I have lost count of the number of times a new CEO from outside the industry decided that their prime mission is cost-cutting – going to the NEC, Melville or GES, or LiveBuzz and shaving costs everywhere they can. As if this is the route to glory. It isn’t.
The trade show business is an ecosystem. The venues, suppliers and organisers depend on each other. They all need to make sufficient returns to keep the machine turning. They are your friends, not your enemies. This is not to say that arguing with Excel about a 10% rack rate rise is wrong. And there are one or two things which do deserve debate – Wi-Fi charges at some venues for exhibitors have become absurd, for example.
But if the venues go broke, where will we run our shows? If our suppliers go broke, then who will build our stands? Costs should be seen as a percentage of revenue – falling as a show gets bigger – not as some absolute which needs to be cut. CloserStill got where it is by concentrating on revenues – by saying, for many years, that the costs could go up 5% as long as the revenues went up at 5+5%. Cutting costs, I promise you, will not be the route to your $2bn.
9. Don’t do anything silly. I don’t know where to start on this point – so let’s leave it at UBM, Interiors, EcoBuild and IFSEC.
10. Fight to avoid the BPUs – the Business Prevention Units. All growing companies fall prey eventually to the BPU disease. Don’t get an HR department until it is utterly unavoidable (such as when a PE company with their own internal rules demands it). Outsource HR record-keeping and dispute resolution to an external operator.
And don’t have “pricing units” or all those “awareness of heaven-knows-what-units” and divisions which insist on plastering the name of the parent company on all the shows. Your exhibitors know their event as “The XXX Show” – they don’t give a damn who owns it.

11. Chase the winners, abandon the losers. It’s easy to spend time and money trying to resuscitate a declining show and leaving the winners alone, because they don’t need help. This is nonsense. It is far easier to generate an extra £200,000 revenue from a £10m show than a struggling £1m show.
It’s blindingly obvious yet so easy to ignore. Closer had its failures – we tried solar for a time, we looked at bio-generation as a food and energy source, we looked at African and Asian food events. We cut them pretty quickly.
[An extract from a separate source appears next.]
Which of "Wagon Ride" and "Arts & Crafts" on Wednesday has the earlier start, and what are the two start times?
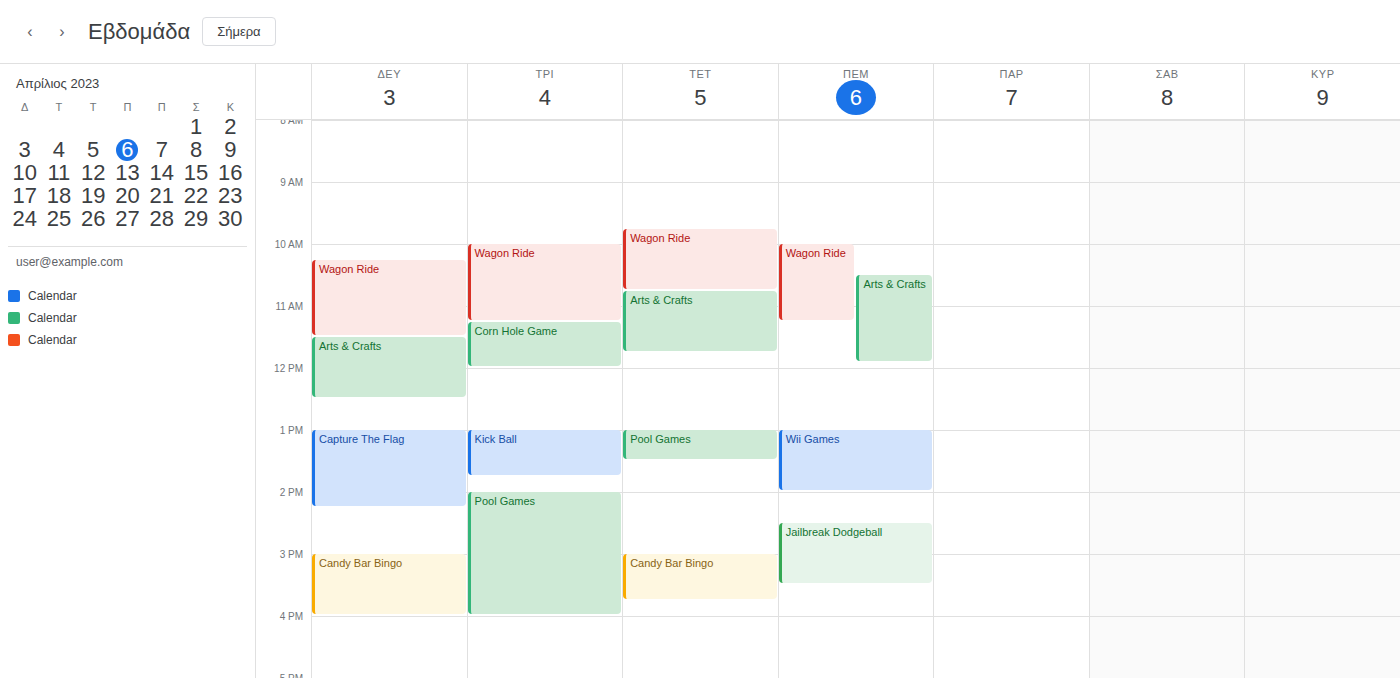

If you have a portfolio of events, never worry about culling the least successful ones and redeploying your people. Chase your winners, always.
12. Don’t wander round the world planting flags. From about 2014 to 2019 private equity firms were constantly nagging us “Why aren’t you in China?” It was the mood of the times but we didn’t go there. The theme moved to the Gulf. And we are not there either. Not because they cannot be excellent markets, but because we were a small company with limited resources and we had to focus.
Money wasn’t the problem; the problem was people and time. We had no inside knowledge of the markets, and we had no spare capacity or spare people to send over there for two years. If you are an Informa or RX you can perhaps find people inside your business. We didn’t have those luxuries. We entered the French and German markets by employing French and German people in the UK and running those markets from London.
We did exactly the same (to begin with) in the USA. Since then, apart from the odd show we acquired with UKI, we have moved only into Spain and Singapore. Thus, we focus intently on just six markets – UK, USA, France, Germany, Spain, Singapore. We focus on a small number of verticals, and a small number of countries and markets.
13. 90% of what passes for brilliance is really about standing back and catching the mood – the ebb and flow of the world, seeing the big picture and ignoring the background noise. Don’t ever think you are some sort of Einstein – you are (almost certainly) not.
14. Don’t paint silly company mottos on the walls.